Ce territoire exceptionnel, qui abrite des vestiges remontant à l’âge de pierre ainsi qu’une architecture ksourienne traditionnelle en terre, devient ainsi un espace protégé où gravures rupestres, sites historiques et biodiversité unique seront sauvegardés. Parmi ses trésors figurent les stations de gravures rupestres de Marhouma, Taghit, Abadla et Rosf-Ettayba, ainsi que des lieux chargés d’histoire comme la grotte de Laghrota, ancien refuge de l’Armée de libération nationale (ALN).

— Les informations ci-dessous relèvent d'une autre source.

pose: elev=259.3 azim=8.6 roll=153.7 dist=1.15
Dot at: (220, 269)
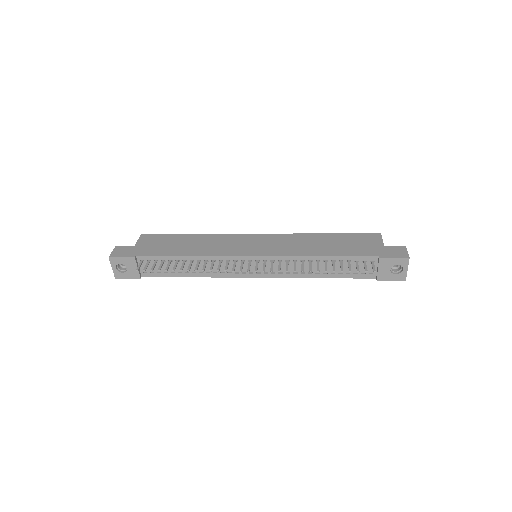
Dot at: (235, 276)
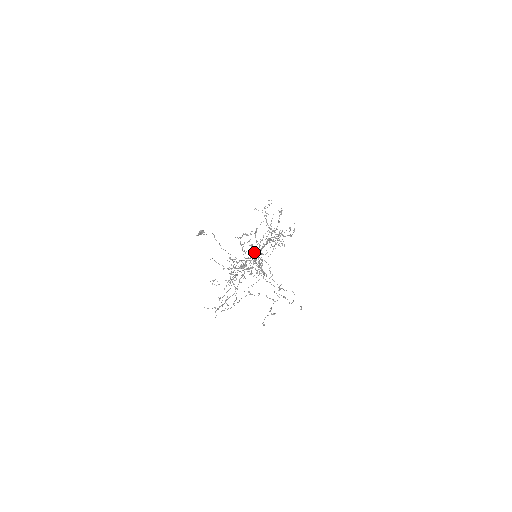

Avec ce nouveau parc, le réseau national des parcs culturels algériens s’étend désormais sur plus d’un million de kilomètres carrés, soit près de 44 % du territoire. Il rejoint ainsi les prestigieux parcs de l’Ahaggar, du Tassili N’Ajjer, de l’Atlas saharien, de Tindouf et du Touat-Gourara-Tidikelt. Pas moins de 76 ksour, dont ceux de Béni-Abbès, Taghit et Kenadza – déjà classés au patrimoine national – renforcent la singularité de ce patrimoine architectural préservé. Au-delà de sa dimension culturelle, le parc de la Saoura joue un rôle crucial dans la protection d’une biodiversité remarquable. Plus de 200 espèces végétales, dont une vingtaine endémiques, y cohabitent avec une faune adaptée aux milieux arides, comprenant 107 espèces d’oiseaux, parmi lesquelles le flamant rose, le faucon pèlerin ou encore le traquet à tête blanche. Sur le plan immatériel, la Saoura vibre au rythme de ses traditions artistiques : poésie melhoun, musiques diwane et maya, chants religieux et danses ancestrales comme le Houbi ou la danse du Baroud. Autant d’expressions culturelles qui font de cette région un véritable conservatoire vivant des arts populaires sahariens. Cette initiative s’inscrit dans la volonté des autorités algériennes de renforcer la protection du patrimoine national sous toutes ses formes. En plus d’offrir un cadre propice à la recherche scientifique, le parc culturel de la Saoura se veut un outil pédagogique pour sensibiliser le public à l’importance de préserver cet héritage plurimillénaire. Une reconnaissance à la hauteur de la richesse d’un territoire où histoire, nature et traditions se conjuguent pour écrire l’une des plus belles pages du patrimoine algérien.